#### What is needed
Give back exactly the lines of the entries below from the line with "info@easetocompliance.com" to the line with "s on: Nov 2026", inclusive, and only those.

#### Records to process
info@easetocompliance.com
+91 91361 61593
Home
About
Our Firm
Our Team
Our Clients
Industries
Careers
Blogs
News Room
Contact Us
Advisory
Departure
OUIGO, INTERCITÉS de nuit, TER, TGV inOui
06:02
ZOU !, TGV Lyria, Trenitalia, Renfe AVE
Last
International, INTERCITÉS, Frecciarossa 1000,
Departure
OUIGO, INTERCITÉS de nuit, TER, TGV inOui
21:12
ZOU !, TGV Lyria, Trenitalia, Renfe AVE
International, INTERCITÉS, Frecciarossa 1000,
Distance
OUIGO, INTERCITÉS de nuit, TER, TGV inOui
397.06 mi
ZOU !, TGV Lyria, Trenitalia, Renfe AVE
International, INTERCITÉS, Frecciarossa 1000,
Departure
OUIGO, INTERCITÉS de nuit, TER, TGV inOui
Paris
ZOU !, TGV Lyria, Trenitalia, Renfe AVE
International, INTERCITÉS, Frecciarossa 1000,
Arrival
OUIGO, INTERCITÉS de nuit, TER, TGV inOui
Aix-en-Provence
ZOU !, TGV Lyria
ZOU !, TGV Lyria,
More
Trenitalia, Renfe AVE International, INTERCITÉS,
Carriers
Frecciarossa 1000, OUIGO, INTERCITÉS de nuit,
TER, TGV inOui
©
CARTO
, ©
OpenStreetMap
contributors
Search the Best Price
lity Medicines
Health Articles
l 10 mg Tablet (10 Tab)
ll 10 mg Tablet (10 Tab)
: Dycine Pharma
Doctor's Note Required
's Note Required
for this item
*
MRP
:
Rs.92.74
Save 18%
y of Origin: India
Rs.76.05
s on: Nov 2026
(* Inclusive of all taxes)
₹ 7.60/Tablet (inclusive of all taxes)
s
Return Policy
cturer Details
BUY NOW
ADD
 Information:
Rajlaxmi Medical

==

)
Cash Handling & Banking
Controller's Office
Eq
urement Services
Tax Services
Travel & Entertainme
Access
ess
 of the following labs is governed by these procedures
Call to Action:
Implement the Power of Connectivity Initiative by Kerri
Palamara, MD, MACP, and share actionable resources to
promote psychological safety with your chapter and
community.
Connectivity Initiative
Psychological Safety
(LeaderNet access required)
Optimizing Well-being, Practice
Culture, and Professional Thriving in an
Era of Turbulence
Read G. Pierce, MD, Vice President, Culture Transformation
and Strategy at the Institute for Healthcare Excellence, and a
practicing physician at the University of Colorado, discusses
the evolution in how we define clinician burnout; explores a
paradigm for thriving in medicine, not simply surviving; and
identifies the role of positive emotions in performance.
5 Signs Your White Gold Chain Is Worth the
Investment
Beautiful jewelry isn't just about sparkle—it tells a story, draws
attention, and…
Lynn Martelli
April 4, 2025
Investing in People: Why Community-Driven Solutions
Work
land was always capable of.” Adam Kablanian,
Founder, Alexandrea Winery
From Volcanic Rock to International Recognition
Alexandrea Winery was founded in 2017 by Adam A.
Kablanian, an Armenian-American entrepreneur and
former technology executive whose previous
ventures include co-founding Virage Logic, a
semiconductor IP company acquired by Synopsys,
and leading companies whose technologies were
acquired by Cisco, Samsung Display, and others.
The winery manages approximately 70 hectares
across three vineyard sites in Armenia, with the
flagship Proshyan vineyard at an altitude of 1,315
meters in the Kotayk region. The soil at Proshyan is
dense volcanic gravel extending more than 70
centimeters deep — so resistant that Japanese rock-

#### Written response
info@easetocompliance.com
+91 91361 61593
Home
About
Our Firm
Our Team
Our Clients
Industries
Careers
Blogs
News Room
Contact Us
Advisory
Departure
OUIGO, INTERCITÉS de nuit, TER, TGV inOui
06:02
ZOU !, TGV Lyria, Trenitalia, Renfe AVE
Last
International, INTERCITÉS, Frecciarossa 1000,
Departure
OUIGO, INTERCITÉS de nuit, TER, TGV inOui
21:12
ZOU !, TGV Lyria, Trenitalia, Renfe AVE
International, INTERCITÉS, Frecciarossa 1000,
Distance
OUIGO, INTERCITÉS de nuit, TER, TGV inOui
397.06 mi
ZOU !, TGV Lyria, Trenitalia, Renfe AVE
International, INTERCITÉS, Frecciarossa 1000,
Departure
OUIGO, INTERCITÉS de nuit, TER, TGV inOui
Paris
ZOU !, TGV Lyria, Trenitalia, Renfe AVE
International, INTERCITÉS, Frecciarossa 1000,
Arrival
OUIGO, INTERCITÉS de nuit, TER, TGV inOui
Aix-en-Provence
ZOU !, TGV Lyria
ZOU !, TGV Lyria,
More
Trenitalia, Renfe AVE International, INTERCITÉS,
Carriers
Frecciarossa 1000, OUIGO, INTERCITÉS de nuit,
TER, TGV inOui
©
CARTO
, ©
OpenStreetMap
contributors
Search the Best Price
lity Medicines
Health Articles
l 10 mg Tablet (10 Tab)
ll 10 mg Tablet (10 Tab)
: Dycine Pharma
Doctor's Note Required
's Note Required
for this item
*
MRP
:
Rs.92.74
Save 18%
y of Origin: India
Rs.76.05
s on: Nov 2026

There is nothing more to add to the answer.